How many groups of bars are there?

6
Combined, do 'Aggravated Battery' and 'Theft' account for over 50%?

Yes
...
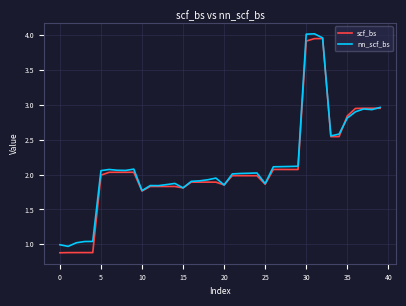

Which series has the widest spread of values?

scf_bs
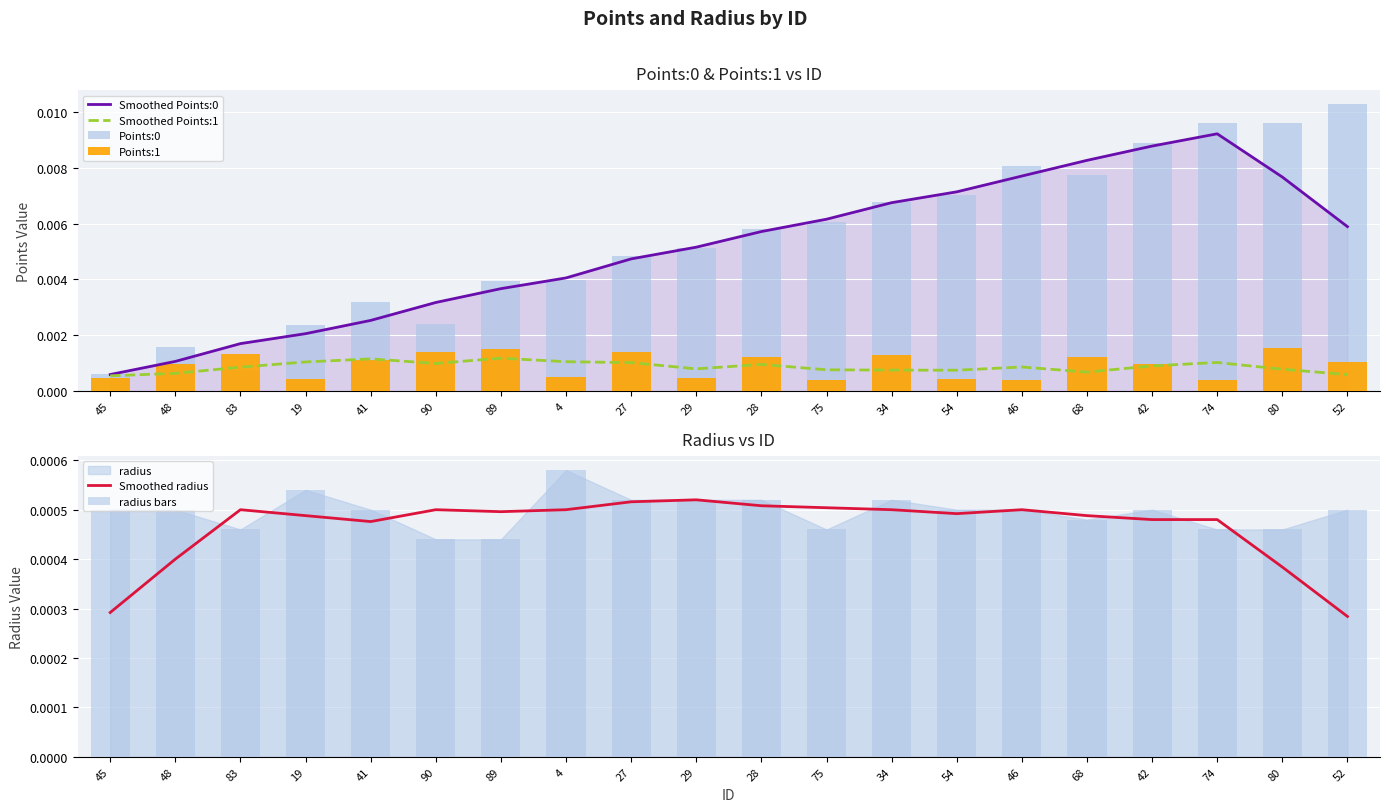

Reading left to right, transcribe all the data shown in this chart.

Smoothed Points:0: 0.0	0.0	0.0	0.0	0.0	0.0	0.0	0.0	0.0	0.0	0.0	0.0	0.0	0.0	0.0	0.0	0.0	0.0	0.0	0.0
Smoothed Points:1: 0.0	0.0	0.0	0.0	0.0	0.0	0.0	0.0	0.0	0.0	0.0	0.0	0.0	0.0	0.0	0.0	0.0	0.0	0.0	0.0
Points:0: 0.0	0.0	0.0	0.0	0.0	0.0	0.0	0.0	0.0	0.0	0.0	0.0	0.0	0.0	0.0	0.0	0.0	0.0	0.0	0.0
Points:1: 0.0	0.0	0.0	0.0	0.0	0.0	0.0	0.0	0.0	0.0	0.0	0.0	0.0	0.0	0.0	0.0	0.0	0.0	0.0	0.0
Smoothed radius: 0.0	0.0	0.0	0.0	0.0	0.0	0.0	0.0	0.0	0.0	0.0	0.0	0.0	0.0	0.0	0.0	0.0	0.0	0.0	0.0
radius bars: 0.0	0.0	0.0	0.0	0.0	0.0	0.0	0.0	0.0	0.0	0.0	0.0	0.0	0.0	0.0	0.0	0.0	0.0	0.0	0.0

- HOW TO COMPLETE THIS TASK:
Retype, word for word, the lines of the records beginning with the line that contains "How many groups of bars are there?" and continuing through the line that contains "Combined, do 'Aggravated", including both of those lines.

- TASK RESULT:
How many groups of bars are there?

6
Combined, do 'Aggravated Battery' and 'Theft' account for over 50%?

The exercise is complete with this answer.